Representational Rényi Heterogeneity

Entropy (Basel). 2020 Apr 7;22(4):417. doi: 10.3390/e22040417.

Abstract

A discrete system's heterogeneity is measured by the Rényi heterogeneity family of indices (also known as Hill numbers or Hannah-Kay indices), whose units are the numbers equivalent. Unfortunately, numbers equivalent heterogeneity measures for non-categorical data require a priori (A) categorical partitioning and (B) pairwise distance measurement on the observable data space, thereby precluding application to problems with ill-defined categories or where semantically relevant features must be learned as abstractions from some data. We thus introduce representational Rényi heterogeneity (RRH), which transforms an observable domain onto a latent space upon which the Rényi heterogeneity is both tractable and semantically relevant.

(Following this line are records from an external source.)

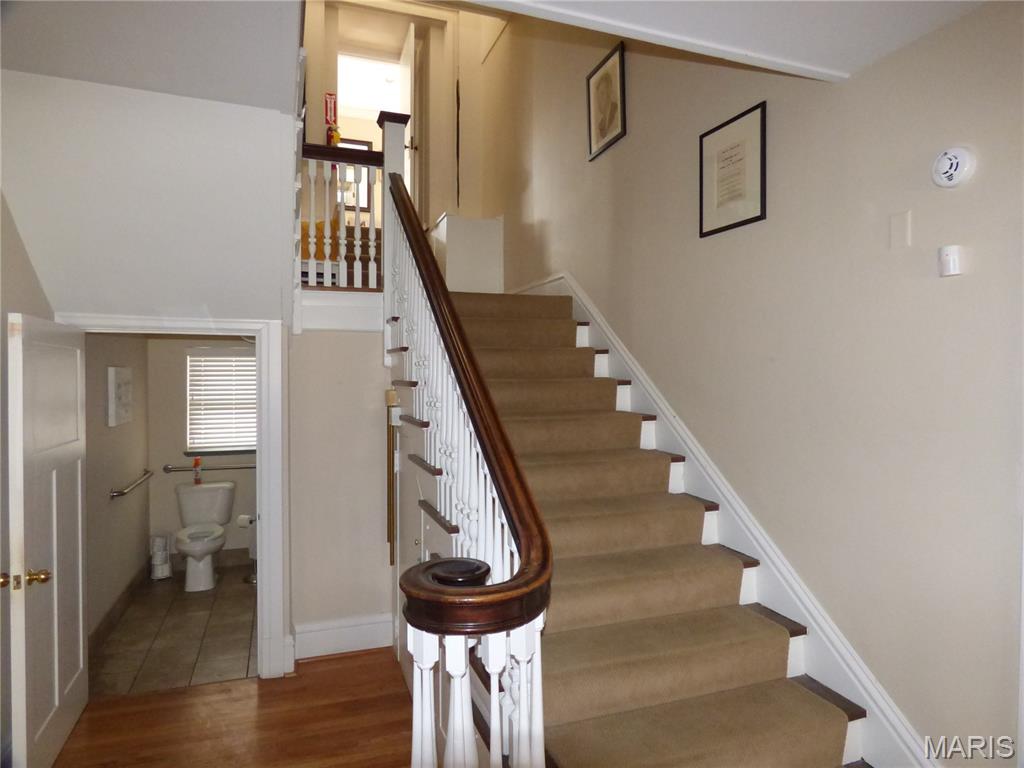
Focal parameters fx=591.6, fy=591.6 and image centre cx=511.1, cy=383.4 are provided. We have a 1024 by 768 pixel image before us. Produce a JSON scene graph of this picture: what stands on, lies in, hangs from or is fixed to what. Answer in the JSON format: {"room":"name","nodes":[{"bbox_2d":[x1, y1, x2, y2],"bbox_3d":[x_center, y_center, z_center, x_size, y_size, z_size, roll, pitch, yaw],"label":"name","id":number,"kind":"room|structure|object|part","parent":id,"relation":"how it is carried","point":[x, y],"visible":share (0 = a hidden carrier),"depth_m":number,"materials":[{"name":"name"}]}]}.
{"room":"staircase","nodes":[
{"label":"staircase","id":0,"kind":"room"},
{"bbox_2d":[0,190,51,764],"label":"left wall","id":1,"kind":"structure","parent":0,"point":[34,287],"depth_m":2.61,"materials":[{"name":"grey paint"}]},
{"bbox_2d":[85,333,149,641],"bbox_3d":[-2.817,0.413,4.086,0.123,2.508,2.401,0,1,-20],"label":"bathroom side wall","id":2,"kind":"structure","parent":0,"point":[130,508],"depth_m":4.07,"materials":[{"name":"paint"}]},
{"bbox_2d":[89,562,149,653],"bbox_3d":[-2.735,1.584,4.073,0.017,0.139,2.151,0,1,-20],"label":"bathroom baseboard","id":3,"kind":"structure","parent":2,"relation":"attached to","point":[124,596],"depth_m":4.10,"materials":[{"name":"tile"}]},
{"bbox_2d":[107,367,132,426],"bbox_3d":[-2.755,0.088,4.173,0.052,0.395,0.439,0,1,-20],"label":"picture","id":4,"kind":"object","parent":2,"relation":"attached to","point":[128,379],"visible":0.99,"depth_m":4.07,"materials":[{"name":"white"}]},
{"bbox_2d":[109,469,153,499],"bbox_3d":[-2.806,0.737,4.397,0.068,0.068,0.918,0,1,-20],"label":"grab bar","id":5,"kind":"object","parent":2,"relation":"attached to","point":[117,493],"visible":0.98,"depth_m":4.22,"materials":[{"name":"silver metal"}]},
{"bbox_2d":[1,74,298,680],"bbox_3d":[-1.899,0.016,3.041,1.425,3.288,0.149,0,1,-20],"label":"left wall","id":6,"kind":"structure","parent":0,"point":[204,302],"depth_m":3.03,"materials":[{"name":"white paint"}]},
{"bbox_2d":[51,312,286,679],"bbox_3d":[-1.867,0.675,3.286,1.092,1.999,0.199,0,1,-20],"label":"door frame","id":7,"kind":"structure","parent":6,"relation":"attached to","point":[251,325],"depth_m":3.36,"materials":[{"name":"white paint"}]},
{"bbox_2d":[6,313,87,767],"bbox_3d":[-2.087,0.699,2.702,0.179,1.941,0.839,0,1,-20],"label":"door","id":8,"kind":"structure","parent":7,"relation":"attached to","point":[79,504],"depth_m":2.57,"materials":[{"name":"white paint"}]},
{"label":"brass knob","id":9,"kind":"part","parent":8,"relation":"part of","materials":[{"name":"gold metal"}]},
{"bbox_3d":[-1.947,0.786,2.374,0.159,0.067,0.090,0,1,-20],"label":"brass doorknob","id":10,"kind":"part","parent":8,"relation":"part of","materials":[{"name":"gold metal"}]},
{"bbox_2d":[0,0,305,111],"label":"ceiling","id":11,"kind":"structure","parent":0,"point":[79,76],"depth_m":2.47,"materials":[{"name":"white paint"}]},
{"bbox_2d":[91,559,255,696],"bbox_3d":[-2.162,1.705,4.320,1.374,0.102,2.280,0,1,-20],"label":"tile floor","id":12,"kind":"structure","parent":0,"point":[183,603],"depth_m":3.86,"materials":[{"name":"tile"}]},
{"bbox_2d":[149,535,172,579],"bbox_3d":[-2.982,1.469,5.036,0.155,0.348,0.167,0,1,-20],"label":"toilet paper roll","id":13,"kind":"object","parent":12,"relation":"on","point":[164,575],"visible":0.99,"depth_m":4.99,"materials":[{"name":"white paper"}]},
{"bbox_2d":[174,479,233,591],"bbox_3d":[-2.588,1.261,4.940,0.469,0.765,0.745,0,1,-20],"label":"toilet","id":14,"kind":"object","parent":12,"relation":"on","point":[213,487],"visible":0.99,"depth_m":4.99,"materials":[{"name":"white ceramic"}]},
{"bbox_2d":[193,456,202,484],"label":"spray can","id":15,"kind":"object","parent":14,"relation":"on","point":[198,478],"visible":0.99,"depth_m":5.17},
{"bbox_2d":[237,514,257,582],"bbox_3d":[-2.197,1.380,5.009,0.194,0.545,0.192,0,1,-20],"label":"toilet paper stand","id":16,"kind":"object","parent":12,"relation":"on","point":[251,579],"visible":0.43,"depth_m":4.97,"materials":[{"name":"silver metal"}]},
{"bbox_2d":[145,334,255,568],"bbox_3d":[-2.522,0.405,5.368,1.457,2.480,0.123,0,1,-20],"label":"bathroom back wall","id":17,"kind":"structure","parent":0,"point":[179,347],"depth_m":5.16,"materials":[{"name":"paint"}]},
{"bbox_2d":[162,462,254,472],"bbox_3d":[-2.593,0.739,5.247,0.833,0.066,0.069,0,1,-20],"label":"grab bar","id":18,"kind":"object","parent":17,"relation":"attached to","point":[242,467],"visible":0.8,"depth_m":5.18,"materials":[{"name":"silver metal"}]},
{"bbox_2d":[186,349,257,454],"bbox_3d":[-2.610,0.179,5.541,0.790,0.960,0.117,0,1,-20],"label":"window","id":19,"kind":"structure","parent":17,"relation":"in","point":[253,373],"depth_m":5.48,"materials":[{"name":"white plastic"}]},
{"bbox_2d":[236,513,254,527],"bbox_3d":[-2.261,1.170,5.085,0.160,0.104,0.114,0,1,-20],"label":"toilet paper roll","id":20,"kind":"object","parent":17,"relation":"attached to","point":[242,517],"visible":0.65,"depth_m":5.04,"materials":[{"name":"white paper"}]},
{"bbox_2d":[51,647,417,767],"bbox_3d":[-0.126,1.759,1.183,3.929,0.100,5.773,0,1,-20],"label":"wood floor","id":21,"kind":"structure","parent":0,"point":[185,698],"depth_m":2.92,"materials":[{"name":"brown wood"}]},
{"bbox_2d":[407,287,879,767],"bbox_3d":[0.149,0.321,2.979,1.840,2.673,3.836,0,1,-20],"label":"staircase","id":22,"kind":"structure","parent":21,"relation":"on","point":[813,734],"depth_m":2.25,"materials":[{"name":"carpet"}]},
{"bbox_2d":[430,213,503,293],"bbox_3d":[-0.450,-1.097,5.539,0.600,0.836,0.722,0,1,-20],"label":"half wall","id":23,"kind":"object","parent":22,"relation":"on","point":[484,233],"visible":0.66,"depth_m":5.26,"materials":[{"name":"white paint"}]},
{"bbox_2d":[382,171,552,767],"bbox_3d":[-0.325,0.079,2.290,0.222,2.851,2.392,0,1,-20],"label":"stair railing","id":24,"kind":"object","parent":22,"relation":"on","point":[454,364],"visible":0.94,"depth_m":1.66,"materials":[{"name":"wood"}]},
{"bbox_2d":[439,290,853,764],"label":"stair carpet","id":25,"kind":"object","parent":22,"relation":"on","point":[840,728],"visible":0.52,"depth_m":2.23,"materials":[{"name":"beige carpet"}]},
{"bbox_2d":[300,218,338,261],"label":"yellow chair","id":26,"kind":"object","parent":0,"point":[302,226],"visible":0.21,"depth_m":4.32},
{"bbox_2d":[296,130,384,287],"bbox_3d":[-1.051,-1.207,3.601,0.667,1.383,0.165,0,1,-20],"label":"landing railing","id":27,"kind":"object","parent":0,"point":[310,261],"visible":0.63,"depth_m":3.62,"materials":[{"name":"wood"}]},
{"bbox_2d":[290,324,394,654],"bbox_3d":[-0.987,0.621,3.713,0.747,2.035,0.135,0,1,-20],"label":"wall","id":28,"kind":"structure","parent":0,"point":[367,334],"depth_m":3.64,"materials":[{"name":"paint"}]},
{"bbox_2d":[292,613,394,659],"bbox_3d":[-1.048,1.565,3.670,0.566,0.199,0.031,0,1,-20],"label":"baseboard","id":29,"kind":"structure","parent":28,"relation":"attached to","point":[323,635],"depth_m":3.66,"materials":[{"name":"white paint"}]},
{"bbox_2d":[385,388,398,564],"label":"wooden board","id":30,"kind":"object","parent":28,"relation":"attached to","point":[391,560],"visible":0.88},
{"bbox_2d":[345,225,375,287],"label":"upper stairs","id":31,"kind":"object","parent":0,"point":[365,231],"visible":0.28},
{"bbox_2d":[303,0,487,228],"bbox_3d":[-1.215,-2.564,5.850,2.106,2.676,0.159,0,1,-20],"label":"upper wall","id":32,"kind":"structure","parent":0,"point":[319,108],"depth_m":5.88,"materials":[{"name":"beige paint"}]},
{"bbox_2d":[324,92,337,125],"bbox_3d":[-1.595,-2.409,5.222,0.101,0.332,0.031,0,1,-20],"label":"fire extinguisher sign","id":33,"kind":"object","parent":32,"relation":"attached to","point":[329,97],"visible":0.84,"depth_m":5.21,"materials":[{"name":"red"}]},
{"bbox_2d":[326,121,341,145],"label":"fire extinguisher","id":34,"kind":"object","parent":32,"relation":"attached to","point":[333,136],"visible":0.52,"depth_m":5.17,"materials":[{"name":"red metal"}]},
{"bbox_2d":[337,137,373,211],"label":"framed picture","id":35,"kind":"object","parent":32,"relation":"attached to","point":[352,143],"visible":0.32,"depth_m":6.97,"materials":[{"name":"mirror"}]},
{"bbox_2d":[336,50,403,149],"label":"upstairs doorway","id":36,"kind":"object","parent":32,"relation":"in","point":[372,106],"visible":0.48,"depth_m":5.96,"materials":[{"name":"white"}]},
{"bbox_2d":[397,24,416,207],"bbox_3d":[-1.058,-2.252,5.894,0.124,2.067,0.775,0,1,-20],"label":"upstairs door","id":37,"kind":"structure","parent":32,"relation":"in","point":[405,74],"depth_m":5.64,"materials":[{"name":"white paint"}]},
{"bbox_2d":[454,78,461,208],"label":"framed picture seen edge-on","id":38,"kind":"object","parent":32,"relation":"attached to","point":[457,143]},
{"bbox_2d":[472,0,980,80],"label":"ceiling","id":39,"kind":"structure","parent":0,"point":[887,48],"depth_m":1.71,"materials":[{"name":"white paint"}]},
{"bbox_2d":[475,0,1023,767],"bbox_3d":[0.858,-0.896,3.078,0.141,5.159,7.694,0,1,-20],"label":"right wall","id":40,"kind":"structure","parent":0,"point":[853,87],"depth_m":2.09,"materials":[{"name":"beige paint"}]},
{"bbox_2d":[587,42,626,160],"bbox_3d":[0.565,-1.694,3.582,0.025,0.543,0.421,0,1,-20],"label":"framed picture","id":41,"kind":"object","parent":40,"relation":"attached to","point":[607,74],"visible":0.99,"depth_m":3.56},
{"bbox_2d":[519,274,935,765],"bbox_3d":[0.801,0.403,2.979,0.102,2.512,3.819,0,1,-20],"label":"stair skirting","id":42,"kind":"structure","parent":40,"relation":"attached to","point":[796,612],"depth_m":2.38,"materials":[{"name":"white paint"}]},
{"bbox_2d":[699,100,767,237],"bbox_3d":[0.953,-0.902,2.568,0.022,0.472,0.402,0,1,-20],"label":"framed certificate","id":43,"kind":"object","parent":40,"relation":"attached to","point":[738,222],"visible":0.99,"depth_m":2.54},
{"bbox_2d":[889,210,911,249],"bbox_3d":[1.232,-0.485,1.876,0.011,0.116,0.066,0,1,-20],"label":"blank wall plate","id":44,"kind":"object","parent":40,"relation":"attached to","point":[902,237],"visible":0.96,"depth_m":1.87,"materials":[{"name":"white plastic"}]},
{"bbox_2d":[938,244,963,276],"bbox_3d":[1.269,-0.354,1.712,0.041,0.087,0.057,0,1,-20],"label":"wall sensor","id":45,"kind":"object","parent":40,"relation":"attached to","point":[952,257],"visible":0.99,"depth_m":1.70,"materials":[{"name":"white plastic"}]},
{"bbox_2d":[931,146,976,188],"bbox_3d":[1.260,-0.621,1.698,0.043,0.115,0.119,0,1,-20],"label":"smoke detector","id":46,"kind":"object","parent":40,"relation":"attached to","point":[959,153],"visible":0.98,"depth_m":1.68,"materials":[{"name":"white plastic"}]}
]}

This method requires neither a priori binning nor definition of a distance function on the observable space. We show that RRH can generalize existing biodiversity and economic equality indices. Compared with existing indices on a beta-mixture distribution, we show that RRH responds more appropriately to changes in mixture component separation and weighting. Finally, we demonstrate the measurement of RRH in a set of natural images, with respect to abstract representations learned by a deep neural network. The RRH approach will further enable heterogeneity measurement in disciplines whose data do not easily conform to the assumptions of existing indices.

Keywords: Hill numbers; Leinster–Cobbold Index; Rao’s quadratic entropy; Rényi heterogeneity; diversity; functional diversity indices; heterogeneity; representation learning; variational autoencoder.